### Work request
Could you sum up the Shark Tale text below in three sentences?

### Extract to read
Lenny, a shark voiced by Jack Black, spends the film coming to terms with his vegetarianism, a trait deeply ostracised by his carnivorous family. Since the film's release, many have taken this as an allegory for homophobia and self-acceptance—particularly in the context of Lenny's family environment, rife with "alpha male" types who mock his refusal to eat seafood. The American Family Association, a Christian conservative organization, found fault with this aspect, suggesting that it was designed to "brainwash" children into supporting gay rights.

===Accolades===
Shark Tale was nominated for Best Animated Feature at the 77th Academy Awards, but lost to Pixar's The Incredibles.

| Award | Category | Name | Result |
| Academy Awards | Best Animated Feature | Bill Damaschke | Nominated |
| Annie Awards | Outstanding Achievement for Animated Effects | Scott Cegielski | Nominated |
| Outstanding Achievement for Character Animation | Ken Duncan | Nominated |
| Outstanding Achievement for Character Design in a Feature Production | Carlos Grangel | Nominated |
| Outstanding Achievement for Production Design in an Animated Feature Production | Armand Baltazar | Nominated |
| Samuel Michlap | Nominated |
| Pierre-Olivier Vincent | Nominated |
| Outstanding Achievement for Writing in a Feature Production | Michael J. Wilson and Rob Letterman | Nominated |
| Artios Awards | Outstanding Achievement in Animated Voice-Over Feature Casting | Leslee Feldman | Won |
| ASCAP Film and Television Music Awards | Top Box Office Films | Hans Zimmer | Won |
| BET Comedy Awards | Best Actor | Will Smith | Nominated |
| Best Performance in an Animated Theatrical Film | Nominated |
| British Academy Children's Awards | Best Feature Film |  | Nominated |
| Golden Reel Awards | Best Sound Editing in Feature Film – Animated | Richard L. Anderson, Thomas Jones, Wade Wilson, Mark Binder, Mike Chock, Ralph Osborn, David Williams, Mark A. Mangini and Slamm Andrews | Nominated |
| Golden Schmoes Awards | Best Animated Movie of the Year |  | Nominated |
| Nickelodeon Kids' Choice Awards | Favorite Voice from an Animated Movie | Will Smith | Won |
| Saturn Awards | Best Animated Film |  | Nominated |
| Teen Choice Awards | Choice Movie: Animated/Computer Generated |  | Nominated |
| Visual Effects Society Awards | Outstanding Performance by an Animated Character in an Animated Motion Picture | Renée Zellweger and Ken Duncan | Nominated |

=== Streaming reception ===
In 2024, Shark Tale reached number 10 on Netflix's top 10 movies list, 20 years after its theatrical release. In 2025, the film reached number 5 on the Disney+ top 10 and featured on the Hulu top 10. The success led to attention from media outlets due to its relative obscurity and age, with Hannah Gearan of Screen Rant calling the film "Will Smith's Forgotten $374M Animated Movie".

==Soundtrack==

Shark Tale: Motion Picture Soundtrack was released on September 21, 2004. The soundtrack features newly recorded music by various artists, including Christina Aguilera, Mary J. Blige, India.Arie, Bobby Valentino, Sean Paul, Timbaland, D12, JoJo, The Pussycat Dolls, Ludacris, Missy Elliott, Avant and Justin Timberlake, as well as "Some of My Best Friends Are Sharks", the film's closing theme composed by Hans Zimmer.

==Video game==

A video game based on the film was released on September 29, 2004, for Microsoft Windows, Xbox, GameCube, PlayStation 2 and Game Boy Advance. Published by Activision, Edge of Reality developed the console versions of the game, while Vicarious Visions developed the Game Boy Advance version, and Amaze Entertainment developed the Microsoft Windows version. The cast from the film did not reprise their roles in the game, except David P. Smith reprising his role as Crazy Joe.

==Legacy==
On April 26, 2011, Jeffrey Katzenberg commented about the possibility of a sequel to Shark Tale as well as Monsters vs. Aliens and Megamind, saying: "All shared an approach and tone and idea of parody, and did not travel well internationally. We don't have anything like that coming on our schedule now."

### Material provided
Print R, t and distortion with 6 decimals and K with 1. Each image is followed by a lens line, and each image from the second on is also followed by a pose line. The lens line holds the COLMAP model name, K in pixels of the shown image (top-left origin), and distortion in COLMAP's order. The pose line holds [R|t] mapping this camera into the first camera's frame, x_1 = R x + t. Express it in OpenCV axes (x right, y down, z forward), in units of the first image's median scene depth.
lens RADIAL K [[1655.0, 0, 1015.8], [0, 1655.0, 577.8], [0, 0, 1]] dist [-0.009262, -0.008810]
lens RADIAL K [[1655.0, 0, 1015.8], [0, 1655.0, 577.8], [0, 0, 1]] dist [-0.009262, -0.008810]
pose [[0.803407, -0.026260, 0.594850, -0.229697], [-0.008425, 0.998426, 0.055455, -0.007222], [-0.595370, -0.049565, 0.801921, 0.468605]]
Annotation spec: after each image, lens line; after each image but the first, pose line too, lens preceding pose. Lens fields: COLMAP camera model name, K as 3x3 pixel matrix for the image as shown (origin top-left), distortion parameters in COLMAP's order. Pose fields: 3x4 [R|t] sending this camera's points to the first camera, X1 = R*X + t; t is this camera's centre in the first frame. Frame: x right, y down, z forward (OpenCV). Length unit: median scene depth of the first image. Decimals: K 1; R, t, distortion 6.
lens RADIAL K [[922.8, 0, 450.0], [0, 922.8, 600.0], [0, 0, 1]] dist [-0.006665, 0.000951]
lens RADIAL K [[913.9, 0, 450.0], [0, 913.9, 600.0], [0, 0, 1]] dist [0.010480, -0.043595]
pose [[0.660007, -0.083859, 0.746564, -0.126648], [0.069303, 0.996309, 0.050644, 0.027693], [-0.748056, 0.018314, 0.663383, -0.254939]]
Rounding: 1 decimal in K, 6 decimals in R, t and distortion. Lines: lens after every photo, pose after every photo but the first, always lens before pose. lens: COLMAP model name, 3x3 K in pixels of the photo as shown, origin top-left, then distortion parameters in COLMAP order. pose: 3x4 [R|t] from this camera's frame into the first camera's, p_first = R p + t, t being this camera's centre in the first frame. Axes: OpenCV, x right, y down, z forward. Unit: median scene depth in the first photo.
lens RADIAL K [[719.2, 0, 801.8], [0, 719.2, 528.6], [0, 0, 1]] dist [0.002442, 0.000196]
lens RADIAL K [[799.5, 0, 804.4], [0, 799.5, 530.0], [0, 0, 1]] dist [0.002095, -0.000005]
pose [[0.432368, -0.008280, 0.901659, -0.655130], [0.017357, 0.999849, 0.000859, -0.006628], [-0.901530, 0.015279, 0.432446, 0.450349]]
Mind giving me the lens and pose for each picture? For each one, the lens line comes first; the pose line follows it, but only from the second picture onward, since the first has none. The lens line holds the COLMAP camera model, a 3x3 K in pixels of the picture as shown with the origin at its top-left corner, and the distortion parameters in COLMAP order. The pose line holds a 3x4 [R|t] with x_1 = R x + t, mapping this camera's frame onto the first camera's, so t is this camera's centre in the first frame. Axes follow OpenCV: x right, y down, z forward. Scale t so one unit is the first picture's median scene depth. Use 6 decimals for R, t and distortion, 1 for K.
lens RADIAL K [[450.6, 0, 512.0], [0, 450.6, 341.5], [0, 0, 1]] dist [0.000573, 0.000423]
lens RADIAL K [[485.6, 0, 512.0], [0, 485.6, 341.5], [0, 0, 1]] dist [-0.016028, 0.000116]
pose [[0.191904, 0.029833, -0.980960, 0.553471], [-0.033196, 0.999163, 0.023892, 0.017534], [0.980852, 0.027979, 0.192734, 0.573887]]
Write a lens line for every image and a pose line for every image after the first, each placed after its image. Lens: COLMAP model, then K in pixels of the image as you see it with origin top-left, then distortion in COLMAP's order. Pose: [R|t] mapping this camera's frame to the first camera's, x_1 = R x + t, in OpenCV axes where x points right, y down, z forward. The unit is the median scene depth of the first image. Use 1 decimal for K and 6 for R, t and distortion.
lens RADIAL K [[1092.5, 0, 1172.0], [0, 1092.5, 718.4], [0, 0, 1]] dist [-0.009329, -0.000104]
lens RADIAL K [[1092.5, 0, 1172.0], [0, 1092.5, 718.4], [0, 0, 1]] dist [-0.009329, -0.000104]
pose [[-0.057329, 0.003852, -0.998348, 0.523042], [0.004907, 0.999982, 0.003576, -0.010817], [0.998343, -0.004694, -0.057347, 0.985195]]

### Answer space
Lenny, a vegetarian shark shunned by his carnivorous family, has been read by many as an allegory for homophobia and self-acceptance, which the American Family Association criticized as designed to "brainwash" children into supporting gay rights. The film was nominated for Best Animated Feature at the 77th Academy Awards but lost to The Incredibles, and it later reached streaming top 10 lists, on Netflix in 2024 and on Disney+ and Hulu in 2025. A soundtrack came out on September 21, 2004, and a video game followed on September 29, 2004, while in 2011 Jeffrey Katzenberg said nothing like the film was on the schedule.